When Claude opens his eyes, he's face down in the mud beside the road. The wagon got a direct hit, and what's left of it; and the other troops, has been blown apart in a twisted and smoldering heap of rubble and limbs. Although his ears are ringing, he can hear shots and shouting. Booms and screams. He takes hold of his rifle and begins crawling towards a nearby trench as airplanes roar overhead and soldiers run by, firing their rifles as they go.
He clambers inside the muddy trench and lets himself fall. His ears are still ringing and his entire body is stiff and numb. He's shaking terribly, and thoughts and senses are coming in like shards of glass. He struggles to hold onto his rifle as more shells go off. The battle has begun.
It is a warm morning in the Colovian Highlands, the first in many months. Spring has come, and the sun washes over the land. Warming the trees and grass back to their green and urging the flowers from the soil. My home sits upon a hill overlooking a river, recently thawed from the frozen cold of winter and now flowing freely. My beautiful children play in the yard, my son and my daughter. From the shade of the porch is my wife, perfect in every way. Her eyes iridescent shades of blue and her blonde hair long and flowing. She looks at me, she smiles.
Claude is roused from his sleep by a sharp jolt of the wagon, and for a moment he forgets who and where he is. However, he is quick to remember. He is Claude Taylor, legionary for the Rourke Empire. There is no home waiting for him, no wife or children. It's a dream he has from time to time, a dream he longs for to be true.

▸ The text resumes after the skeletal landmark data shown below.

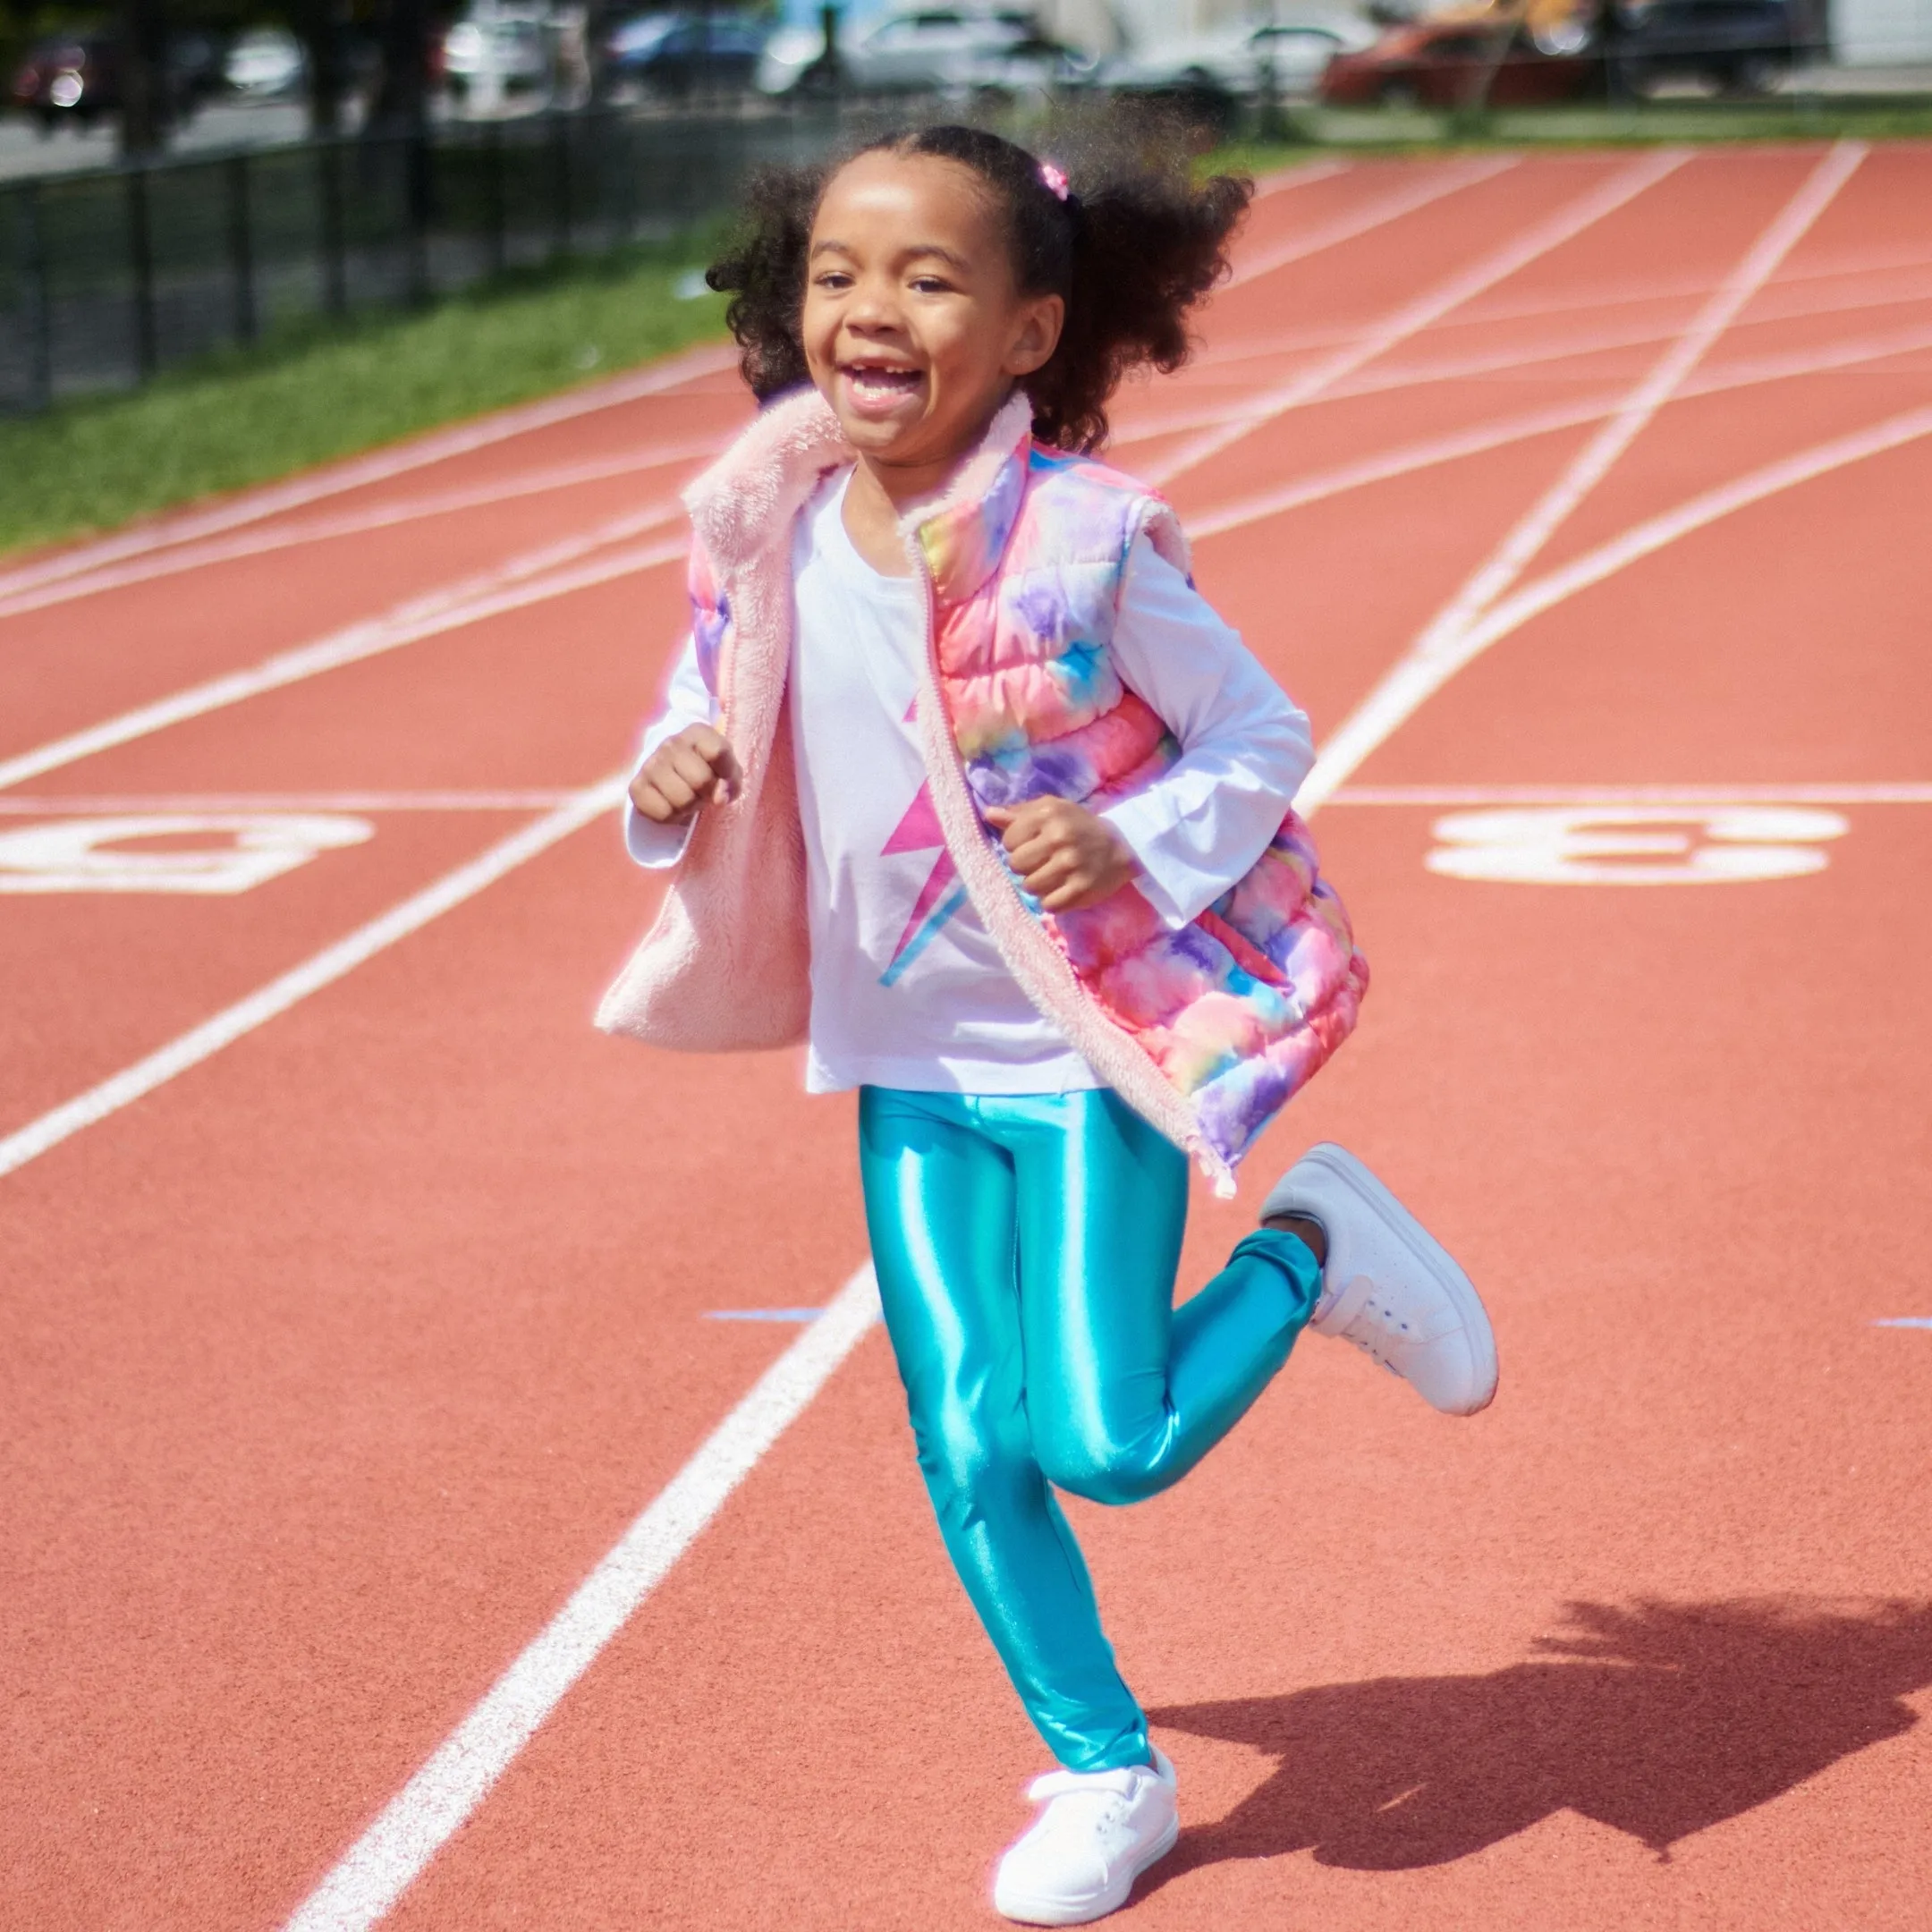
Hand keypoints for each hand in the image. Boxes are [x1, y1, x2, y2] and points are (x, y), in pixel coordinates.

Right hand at [628, 725, 741, 825]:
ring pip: (682, 800)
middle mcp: (670, 744)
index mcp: (697, 733)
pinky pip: (663, 814)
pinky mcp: (636, 787)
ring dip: (691, 806)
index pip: (718, 752)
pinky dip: (673, 817)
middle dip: (707, 793)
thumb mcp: (727, 770)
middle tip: (703, 791)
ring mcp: (650, 764)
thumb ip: (731, 782)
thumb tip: (719, 799)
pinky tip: (673, 804)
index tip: (723, 777)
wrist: (672, 772)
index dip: (727, 773)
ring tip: (689, 797)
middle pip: (701, 780)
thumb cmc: (707, 770)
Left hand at [983, 795, 1135, 912]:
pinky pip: (1049, 905)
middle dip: (1024, 867)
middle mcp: (1059, 838)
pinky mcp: (1081, 889)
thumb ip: (1019, 813)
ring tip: (1050, 877)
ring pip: (1029, 887)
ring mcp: (1071, 865)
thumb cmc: (1078, 825)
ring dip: (1036, 885)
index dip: (1015, 845)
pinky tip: (1060, 890)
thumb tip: (988, 814)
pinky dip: (1051, 901)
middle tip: (1039, 863)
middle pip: (1016, 865)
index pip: (1009, 840)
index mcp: (1048, 815)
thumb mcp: (1052, 810)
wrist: (1121, 845)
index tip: (1031, 845)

On either side of him are others, but Claude is the only above the age of 17. He is a man among boys, who, like him, were expected to kill and die for the Empire.
The wagon is surrounded by muddy fields and dead trees, pockmarked with craters left from shells. Other wagons, which are pulled by sickly and emaciated horses, rumble by. Soldiers who had arrived before march alongside the wagons, their faces hallow and brooding. Claude has seen this once before, and although he is more experienced than the others with him he is still afraid. Deathly afraid of what lies before them.

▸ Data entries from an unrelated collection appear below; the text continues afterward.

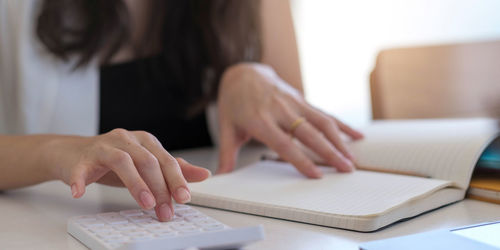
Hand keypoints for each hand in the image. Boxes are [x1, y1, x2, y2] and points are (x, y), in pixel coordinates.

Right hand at [45, 129, 210, 220]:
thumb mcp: (147, 164)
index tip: (184, 199)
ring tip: (145, 203)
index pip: (165, 160)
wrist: (72, 153)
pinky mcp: (81, 158)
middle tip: (164, 210)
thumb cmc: (112, 161)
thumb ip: (175, 169)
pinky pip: (81, 168)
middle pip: (147, 161)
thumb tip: (205, 174)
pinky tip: (81, 192)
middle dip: (160, 187)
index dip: (176, 180)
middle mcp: (126, 139)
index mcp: (145, 141)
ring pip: (122, 161)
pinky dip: (80, 180)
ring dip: (136, 183)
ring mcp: (103, 146)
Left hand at [216, 63, 362, 177]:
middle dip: (329, 152)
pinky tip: (357, 135)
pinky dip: (342, 124)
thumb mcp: (227, 128)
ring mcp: (293, 103)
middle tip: (346, 169)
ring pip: (321, 122)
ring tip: (352, 160)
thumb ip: (226, 154)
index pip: (284, 143)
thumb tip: (219, 177)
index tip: (317, 174)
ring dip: (340, 141)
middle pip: (308, 133)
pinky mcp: (301, 99)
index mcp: (259, 120)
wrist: (243, 73)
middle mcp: (279, 110)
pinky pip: (324, 112)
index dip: (301, 159)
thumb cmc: (234, 103)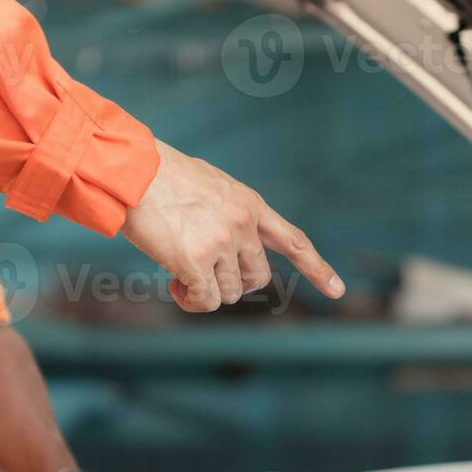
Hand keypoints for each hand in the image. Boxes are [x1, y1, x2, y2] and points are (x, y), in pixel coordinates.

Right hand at [122, 140, 344, 311]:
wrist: (133, 170)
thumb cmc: (161, 177)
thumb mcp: (212, 186)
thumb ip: (229, 215)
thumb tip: (227, 254)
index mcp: (250, 204)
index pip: (293, 240)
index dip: (317, 267)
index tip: (338, 291)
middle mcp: (243, 224)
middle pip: (256, 278)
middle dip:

They are near the Western Front, and the boys in the wagon tremble with anxiety. Claude reserves himself, trying to hide it. He clenches the battered, wooden frame of his rifle tightly. Holding it tight to his chest and trying to steady his breathing. Trenches, barbed wire, and bodies begin to appear. The sight of a rotting corpse causes the boy sitting next to Claude to begin vomiting over the edge of the cart. "I-I need to go back I can't--" The boy was hysterical, vomit staining his uniform and face. And then, from the air, there was a piercing howl. Growing louder and more shrill by the second. "Shells! Get down!" There was a flash of white, and then all went black.
When Claude opens his eyes, he's face down in the mud beside the road. The wagon got a direct hit, and what's left of it; and the other troops, has been blown apart in a twisted and smoldering heap of rubble and limbs. Although his ears are ringing, he can hear shots and shouting. Booms and screams. He takes hold of his rifle and begins crawling towards a nearby trench as airplanes roar overhead and soldiers run by, firing their rifles as they go.
He clambers inside the muddy trench and lets himself fall. His ears are still ringing and his entire body is stiff and numb. He's shaking terribly, and thoughts and senses are coming in like shards of glass. He struggles to hold onto his rifle as more shells go off. The battle has begun.